富士通(山本正已社長)と富士通インドネシア(Achmad Sofwan社長)は、3月23日、ジャカルタ防災局向けに、市民間で災害情報を共有できるスマートフォンを活用した災害情報共有システムを構築したと発表した。ジャカルタ防災局は、3月に市民約1000万人に向けてスマートフォンアプリを提供し、運用を開始する。

システムのイメージ

 近年、大規模な洪水に見舞われたジャカルタでは、2013年12月に災害対策の改善を目的として、富士通の災害情報管理システムを導入した。しかし、市民は災害情報をテレビやラジオ、ジャカルタ防災局のホームページでしか入手できなかった。また、ジャカルタ防災局は、水位センサなどを備えた高度な観測網を整備するための資金調達が困難で、収集する情報量には限界があった。

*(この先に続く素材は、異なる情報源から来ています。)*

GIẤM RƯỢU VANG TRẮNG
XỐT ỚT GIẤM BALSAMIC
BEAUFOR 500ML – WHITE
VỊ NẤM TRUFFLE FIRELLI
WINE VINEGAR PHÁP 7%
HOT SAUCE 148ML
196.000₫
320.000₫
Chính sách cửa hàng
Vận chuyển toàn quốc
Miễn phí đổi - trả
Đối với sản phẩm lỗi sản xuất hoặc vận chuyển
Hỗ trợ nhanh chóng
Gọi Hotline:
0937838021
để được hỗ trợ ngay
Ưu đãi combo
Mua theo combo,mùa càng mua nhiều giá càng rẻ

 そこで、国際協力機構(JICA)インドネシア事務所は、インドネシアで普及が進んでいるスマートフォンを活用した新システムの導入支援を決定。富士通と富士通インドネシアは、JICAインドネシア事務所からの受託でシステムを構築した。

 新システムでは、市民がスマートフォンアプリを通して、写真とメモで送信するあらゆる地点の河川水位と雨量情報を、スマートフォンの位置情報(GPS)に基づいて1つの地図上にプロットして集約。市民はアプリを通して情報を参照できる。また、ジャカルタ防災局の既存の災害情報管理システムと連携して、災害時にジャカルタ防災局が発令した警報などをリアルタイムでスマートフォンに送信する。

 水位センサなどを備えた高度な観測設備網と比べて導入が容易で、情報を提供する市民が増えるほど、より多くの河川水位と雨量情報を得ることができる。JICAインドネシア事務所では、新システムが市民の自発的・自律的な防災・減災活動の意識向上につながると期待している。